──────── Data shown
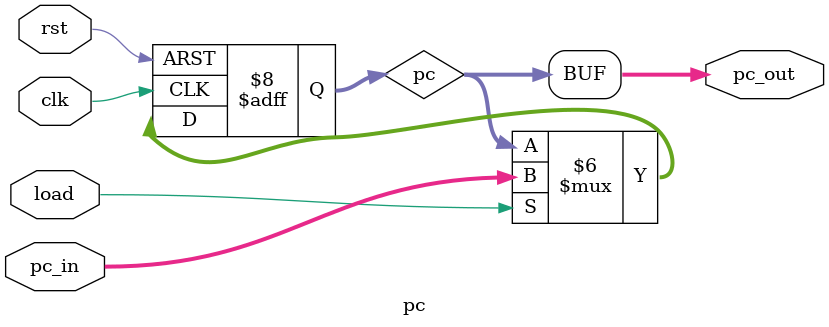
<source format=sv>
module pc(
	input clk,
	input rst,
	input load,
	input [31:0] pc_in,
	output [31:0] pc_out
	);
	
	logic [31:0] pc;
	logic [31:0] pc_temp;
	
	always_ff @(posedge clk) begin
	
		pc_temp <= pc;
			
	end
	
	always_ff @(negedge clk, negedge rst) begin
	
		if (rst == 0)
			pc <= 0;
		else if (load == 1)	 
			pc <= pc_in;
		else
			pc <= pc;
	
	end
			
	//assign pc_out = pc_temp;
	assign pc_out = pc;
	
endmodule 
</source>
────────────────
● **The task**
Your reply must match the data above line for line, except that it holds no pictures.

● **Final answer**
<source format=sv>
module pc(
	input clk,
	input rst,
	input load,
	input [31:0] pc_in,
	output [31:0] pc_out
	);
	
	logic [31:0] pc;
	logic [31:0] pc_temp;
	
	always_ff @(posedge clk) begin
	
		pc_temp <= pc;
			
	end
	
	always_ff @(negedge clk, negedge rst) begin
	
		if (rst == 0)
			pc <= 0;
		else if (load == 1)	 
			pc <= pc_in;
		else
			pc <= pc;
	
	end
			
	//assign pc_out = pc_temp;
	assign pc_out = pc;
	
endmodule 
</source>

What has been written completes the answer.